1973- Publishes Ego Tripping and Other Poems for Young Readers and A Dialogue: James Baldwin and Nikki Giovanni.Gemini is nominated for a National Book Award. Meets Margaret Walker in Washington, D.C. Receives a Woman of the Year Award from the Ladies’ Home Journal; the ceremony, held at the Kennedy Center in Washington, airs nationwide and Giovanni is criticized for accepting the award. She is initiated as an honorary member into Delta Sigma Theta, Inc.

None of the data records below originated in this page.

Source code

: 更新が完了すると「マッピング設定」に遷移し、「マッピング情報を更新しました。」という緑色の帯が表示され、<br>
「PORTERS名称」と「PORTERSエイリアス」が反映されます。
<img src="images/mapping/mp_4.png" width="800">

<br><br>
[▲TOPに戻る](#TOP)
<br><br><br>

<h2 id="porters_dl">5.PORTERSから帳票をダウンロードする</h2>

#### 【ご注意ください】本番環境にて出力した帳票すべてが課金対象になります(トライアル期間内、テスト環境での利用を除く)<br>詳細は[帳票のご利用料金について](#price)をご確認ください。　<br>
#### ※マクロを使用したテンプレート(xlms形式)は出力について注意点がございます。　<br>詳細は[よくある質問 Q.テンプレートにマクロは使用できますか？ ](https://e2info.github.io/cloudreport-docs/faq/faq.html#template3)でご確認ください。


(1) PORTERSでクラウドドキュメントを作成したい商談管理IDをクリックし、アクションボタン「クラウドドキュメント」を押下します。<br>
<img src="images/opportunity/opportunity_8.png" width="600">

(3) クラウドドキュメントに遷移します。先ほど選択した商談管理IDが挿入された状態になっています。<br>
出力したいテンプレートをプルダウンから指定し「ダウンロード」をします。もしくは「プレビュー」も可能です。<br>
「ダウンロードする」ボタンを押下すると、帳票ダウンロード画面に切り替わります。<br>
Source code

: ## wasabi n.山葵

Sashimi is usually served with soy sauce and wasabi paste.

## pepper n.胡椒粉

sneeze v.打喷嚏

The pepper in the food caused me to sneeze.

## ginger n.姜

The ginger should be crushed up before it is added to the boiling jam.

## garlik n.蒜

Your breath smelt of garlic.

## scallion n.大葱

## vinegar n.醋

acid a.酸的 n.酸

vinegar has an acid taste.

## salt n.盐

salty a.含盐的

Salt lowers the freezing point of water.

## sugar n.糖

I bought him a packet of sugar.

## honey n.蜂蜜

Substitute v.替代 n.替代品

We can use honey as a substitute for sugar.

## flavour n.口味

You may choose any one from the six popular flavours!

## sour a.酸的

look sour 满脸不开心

1974-1977- Publishes A Poetic Equation: Conversations Between Nikki Giovanni and Margaret Walker (1974) and The Women and the Men (1975). Releases the albums The Way I Feel (1975), Legacies (1976), and The Reason I Like Chocolate (1976). Receives honorary doctorates from Ripon University, the University of Maryland/Princess Anne Campus, and Smith College. Continues to write essays for Encore American & World-Wide News. Lectures extensively at colleges and universities across the country. Travels to Rome for the United Nations’ First World Food Conference (1974).

1978-1982- Publishes Cotton Candy On A Rainy Day and releases album with same title (1978). Publishes Vacation Time in 1979. Her father has a stroke. She moves back into her parents house in Lincoln Heights with her son. She takes cares of her son and parents and has to pay alot for medical bills and now has less time to write. Named an Honorary Commissioner for the President’s Commission on the International Year of the Child.  Her father dies on 8 June 1982, one day after her thirty-ninth birthday.

1983-1995- She accepts permanent postion at as a English Professor at Virginia Tech. In mid- January she is  diagnosed with lung cancer. She travels back to Cincinnati, Ohio, for second opinion and has surgery at Jewish Hospital. She receives honorary doctorates from Albright College and Cabrini College. Is a week-long writer-in-residence for the National Book Foundation’s Family Literacy Program at the Family Academy in Harlem. In summer is Visiting Professor at Indiana University/Kokomo.

1996- Present- Published many more volumes of work and more poetry books. She is still currently a Professor at Virginia Tech.